▸ WHAT TO DO
Copy the lines of the records below word for word, starting at the line that contains "common name: Green gardensnail" and continuing up to and including the line that contains "genus: Harmonia".

* Begin RAW DATA *

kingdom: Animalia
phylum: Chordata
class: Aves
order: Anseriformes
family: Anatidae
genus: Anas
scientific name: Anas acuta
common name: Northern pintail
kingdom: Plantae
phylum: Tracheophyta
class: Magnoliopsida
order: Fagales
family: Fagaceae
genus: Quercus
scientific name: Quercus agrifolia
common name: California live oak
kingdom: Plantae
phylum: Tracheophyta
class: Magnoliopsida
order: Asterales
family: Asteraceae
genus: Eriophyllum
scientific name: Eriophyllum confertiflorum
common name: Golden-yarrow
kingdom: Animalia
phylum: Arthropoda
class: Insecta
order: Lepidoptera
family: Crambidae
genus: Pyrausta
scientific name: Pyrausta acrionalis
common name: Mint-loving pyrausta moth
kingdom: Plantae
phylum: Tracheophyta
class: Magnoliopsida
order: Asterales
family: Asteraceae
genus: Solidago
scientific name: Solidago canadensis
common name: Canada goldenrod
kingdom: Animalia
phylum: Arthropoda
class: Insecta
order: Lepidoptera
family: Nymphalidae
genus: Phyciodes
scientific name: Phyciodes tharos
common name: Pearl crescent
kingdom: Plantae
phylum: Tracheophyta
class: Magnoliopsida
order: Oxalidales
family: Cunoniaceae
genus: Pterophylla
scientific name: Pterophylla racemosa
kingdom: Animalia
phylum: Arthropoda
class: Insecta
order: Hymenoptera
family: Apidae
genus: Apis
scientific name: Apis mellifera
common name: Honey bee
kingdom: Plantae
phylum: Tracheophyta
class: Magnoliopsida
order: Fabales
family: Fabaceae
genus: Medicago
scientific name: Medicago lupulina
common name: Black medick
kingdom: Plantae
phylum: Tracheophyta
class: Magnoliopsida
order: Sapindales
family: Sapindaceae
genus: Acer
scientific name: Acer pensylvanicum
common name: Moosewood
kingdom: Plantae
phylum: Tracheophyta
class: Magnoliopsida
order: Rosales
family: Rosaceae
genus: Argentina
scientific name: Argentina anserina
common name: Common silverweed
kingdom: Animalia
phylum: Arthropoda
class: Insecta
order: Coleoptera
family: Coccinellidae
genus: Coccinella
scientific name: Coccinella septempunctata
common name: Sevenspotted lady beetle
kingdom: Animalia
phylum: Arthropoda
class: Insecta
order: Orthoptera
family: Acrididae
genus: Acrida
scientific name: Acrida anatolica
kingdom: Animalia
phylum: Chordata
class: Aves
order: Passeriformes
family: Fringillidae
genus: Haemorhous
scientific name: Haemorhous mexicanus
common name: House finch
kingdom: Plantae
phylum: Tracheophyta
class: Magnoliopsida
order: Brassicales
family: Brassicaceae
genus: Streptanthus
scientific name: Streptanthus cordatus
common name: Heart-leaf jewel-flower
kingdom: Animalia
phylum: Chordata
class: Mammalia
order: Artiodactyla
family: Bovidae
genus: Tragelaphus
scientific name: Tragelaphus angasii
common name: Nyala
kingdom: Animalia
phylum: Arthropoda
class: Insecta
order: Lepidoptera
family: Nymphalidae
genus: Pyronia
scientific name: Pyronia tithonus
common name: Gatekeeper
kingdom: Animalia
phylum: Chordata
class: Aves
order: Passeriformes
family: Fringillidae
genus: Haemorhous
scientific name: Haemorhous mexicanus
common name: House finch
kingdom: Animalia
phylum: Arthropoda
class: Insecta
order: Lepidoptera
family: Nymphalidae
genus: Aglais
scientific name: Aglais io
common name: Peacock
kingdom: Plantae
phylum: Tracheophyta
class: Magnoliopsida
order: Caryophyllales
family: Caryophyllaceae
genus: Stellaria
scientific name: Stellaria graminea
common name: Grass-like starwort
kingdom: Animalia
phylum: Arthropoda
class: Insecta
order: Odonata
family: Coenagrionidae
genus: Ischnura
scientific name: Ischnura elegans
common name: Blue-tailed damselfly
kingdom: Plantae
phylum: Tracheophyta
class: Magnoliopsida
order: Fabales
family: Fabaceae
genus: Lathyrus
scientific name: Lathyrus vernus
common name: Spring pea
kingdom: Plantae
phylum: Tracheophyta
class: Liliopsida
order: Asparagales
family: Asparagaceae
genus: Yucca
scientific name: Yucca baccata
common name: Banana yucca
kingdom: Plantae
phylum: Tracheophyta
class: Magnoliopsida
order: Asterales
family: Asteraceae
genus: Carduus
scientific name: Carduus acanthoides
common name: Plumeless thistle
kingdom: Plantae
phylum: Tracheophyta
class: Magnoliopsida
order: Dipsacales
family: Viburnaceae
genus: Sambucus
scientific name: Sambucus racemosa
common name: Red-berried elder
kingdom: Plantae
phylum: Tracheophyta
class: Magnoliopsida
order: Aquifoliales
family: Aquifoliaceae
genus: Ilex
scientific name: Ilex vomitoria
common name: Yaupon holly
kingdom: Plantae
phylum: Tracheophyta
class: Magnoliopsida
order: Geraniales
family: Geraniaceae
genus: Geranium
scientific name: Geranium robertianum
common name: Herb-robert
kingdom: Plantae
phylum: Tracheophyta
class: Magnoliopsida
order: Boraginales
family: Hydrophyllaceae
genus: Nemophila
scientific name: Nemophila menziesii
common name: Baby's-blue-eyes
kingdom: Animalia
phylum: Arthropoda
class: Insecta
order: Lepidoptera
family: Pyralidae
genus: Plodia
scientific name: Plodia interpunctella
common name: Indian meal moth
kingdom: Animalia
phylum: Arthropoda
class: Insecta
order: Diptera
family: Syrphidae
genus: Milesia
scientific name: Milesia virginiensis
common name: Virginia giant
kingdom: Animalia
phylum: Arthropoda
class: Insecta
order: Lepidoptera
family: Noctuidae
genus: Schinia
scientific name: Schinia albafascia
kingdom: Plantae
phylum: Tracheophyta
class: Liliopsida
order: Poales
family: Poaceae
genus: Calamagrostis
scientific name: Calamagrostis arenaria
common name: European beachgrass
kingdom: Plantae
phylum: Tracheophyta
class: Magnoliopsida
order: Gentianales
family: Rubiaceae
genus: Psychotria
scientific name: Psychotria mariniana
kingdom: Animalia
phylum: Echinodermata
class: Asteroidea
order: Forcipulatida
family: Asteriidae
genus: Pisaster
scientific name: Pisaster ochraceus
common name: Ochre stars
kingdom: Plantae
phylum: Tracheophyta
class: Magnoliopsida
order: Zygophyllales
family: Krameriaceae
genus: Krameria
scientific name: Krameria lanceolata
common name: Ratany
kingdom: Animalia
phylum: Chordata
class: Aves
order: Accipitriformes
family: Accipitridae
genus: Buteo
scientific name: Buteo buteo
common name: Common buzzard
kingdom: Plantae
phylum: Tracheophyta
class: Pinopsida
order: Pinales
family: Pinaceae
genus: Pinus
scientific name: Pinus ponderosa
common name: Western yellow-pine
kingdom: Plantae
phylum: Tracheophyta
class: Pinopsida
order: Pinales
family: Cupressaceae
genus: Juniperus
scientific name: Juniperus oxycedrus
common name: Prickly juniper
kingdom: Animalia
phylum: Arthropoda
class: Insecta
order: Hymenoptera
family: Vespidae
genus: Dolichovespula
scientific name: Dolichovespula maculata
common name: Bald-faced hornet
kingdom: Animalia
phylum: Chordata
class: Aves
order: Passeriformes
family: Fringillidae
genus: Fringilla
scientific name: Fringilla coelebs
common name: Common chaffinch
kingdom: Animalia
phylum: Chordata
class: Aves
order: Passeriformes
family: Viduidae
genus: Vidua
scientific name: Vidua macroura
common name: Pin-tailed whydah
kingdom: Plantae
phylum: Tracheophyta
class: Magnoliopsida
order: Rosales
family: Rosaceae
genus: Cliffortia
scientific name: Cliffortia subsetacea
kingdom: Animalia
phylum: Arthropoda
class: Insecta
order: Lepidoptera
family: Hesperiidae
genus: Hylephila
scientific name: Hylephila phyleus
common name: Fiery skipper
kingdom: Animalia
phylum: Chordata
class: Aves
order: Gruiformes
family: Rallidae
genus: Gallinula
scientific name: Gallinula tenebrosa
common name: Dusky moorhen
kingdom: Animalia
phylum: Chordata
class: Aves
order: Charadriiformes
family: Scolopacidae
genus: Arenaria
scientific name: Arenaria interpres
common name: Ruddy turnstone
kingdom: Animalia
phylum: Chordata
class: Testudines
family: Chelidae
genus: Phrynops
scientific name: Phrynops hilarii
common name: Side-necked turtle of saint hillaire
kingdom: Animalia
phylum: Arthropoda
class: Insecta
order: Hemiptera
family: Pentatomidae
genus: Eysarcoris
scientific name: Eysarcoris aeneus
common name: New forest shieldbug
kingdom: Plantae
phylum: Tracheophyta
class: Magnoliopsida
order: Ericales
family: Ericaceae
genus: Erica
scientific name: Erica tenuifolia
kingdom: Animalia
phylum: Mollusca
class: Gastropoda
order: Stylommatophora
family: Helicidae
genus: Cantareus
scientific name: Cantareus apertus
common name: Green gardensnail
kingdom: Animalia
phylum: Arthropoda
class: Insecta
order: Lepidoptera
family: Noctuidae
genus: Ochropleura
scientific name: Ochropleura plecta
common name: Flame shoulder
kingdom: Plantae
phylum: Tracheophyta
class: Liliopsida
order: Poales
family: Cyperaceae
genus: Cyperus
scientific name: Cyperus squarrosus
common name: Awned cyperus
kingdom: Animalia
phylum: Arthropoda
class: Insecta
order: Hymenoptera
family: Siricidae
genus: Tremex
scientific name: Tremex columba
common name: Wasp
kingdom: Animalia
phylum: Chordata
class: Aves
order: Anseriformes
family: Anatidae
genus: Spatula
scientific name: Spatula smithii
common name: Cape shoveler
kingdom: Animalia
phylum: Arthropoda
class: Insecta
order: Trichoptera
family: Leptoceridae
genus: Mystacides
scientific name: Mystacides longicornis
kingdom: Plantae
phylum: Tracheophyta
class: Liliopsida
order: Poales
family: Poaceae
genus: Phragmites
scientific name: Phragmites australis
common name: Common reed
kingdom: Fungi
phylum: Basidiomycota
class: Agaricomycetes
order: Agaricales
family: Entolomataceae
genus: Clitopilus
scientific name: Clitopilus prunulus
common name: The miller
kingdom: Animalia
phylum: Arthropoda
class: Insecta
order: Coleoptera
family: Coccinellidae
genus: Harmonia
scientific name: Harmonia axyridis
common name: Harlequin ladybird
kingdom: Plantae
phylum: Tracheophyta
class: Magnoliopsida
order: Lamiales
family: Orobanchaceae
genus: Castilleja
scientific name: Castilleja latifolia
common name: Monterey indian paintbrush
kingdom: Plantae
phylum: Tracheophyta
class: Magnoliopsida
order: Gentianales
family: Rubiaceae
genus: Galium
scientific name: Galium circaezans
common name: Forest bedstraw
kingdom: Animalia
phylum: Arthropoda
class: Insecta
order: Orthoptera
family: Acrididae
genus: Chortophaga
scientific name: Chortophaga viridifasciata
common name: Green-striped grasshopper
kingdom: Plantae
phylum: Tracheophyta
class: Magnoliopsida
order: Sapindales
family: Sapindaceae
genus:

* End RAW DATA *

▸ ANSWER TO THIS TASK
common name: Green gardensnail
kingdom: Animalia
phylum: Arthropoda
class: Insecta
order: Lepidoptera
family: Noctuidae
genus: Ochropleura
scientific name: Ochropleura plecta
common name: Flame shoulder
kingdom: Plantae
phylum: Tracheophyta
class: Liliopsida
order: Poales
family: Cyperaceae
genus: Cyperus
scientific name: Cyperus squarrosus
common name: Awned cyperus
kingdom: Animalia
phylum: Arthropoda
class: Insecta
order: Hymenoptera
family: Siricidae
genus: Tremex
scientific name: Tremex columba
common name: Wasp
kingdom: Animalia
phylum: Chordata
class: Aves
order: Anseriformes
family: Anatidae
genus: Spatula
scientific name: Spatula smithii
common name: Cape shoveler
kingdom: Animalia
phylum: Arthropoda
class: Insecta
order: Trichoptera
family: Leptoceridae
genus: Mystacides
scientific name: Mystacides longicornis
kingdom: Plantae
phylum: Tracheophyta
class: Liliopsida
order: Poales
family: Poaceae
genus: Phragmites
scientific name: Phragmites australis
common name: Common reed
kingdom: Fungi
phylum: Basidiomycota
class: Agaricomycetes
order: Agaricales
family: Entolomataceae
genus: Clitopilus
scientific name: Clitopilus prunulus
common name: The miller
kingdom: Animalia
phylum: Arthropoda
class: Insecta
order: Coleoptera
family: Coccinellidae
genus: Harmonia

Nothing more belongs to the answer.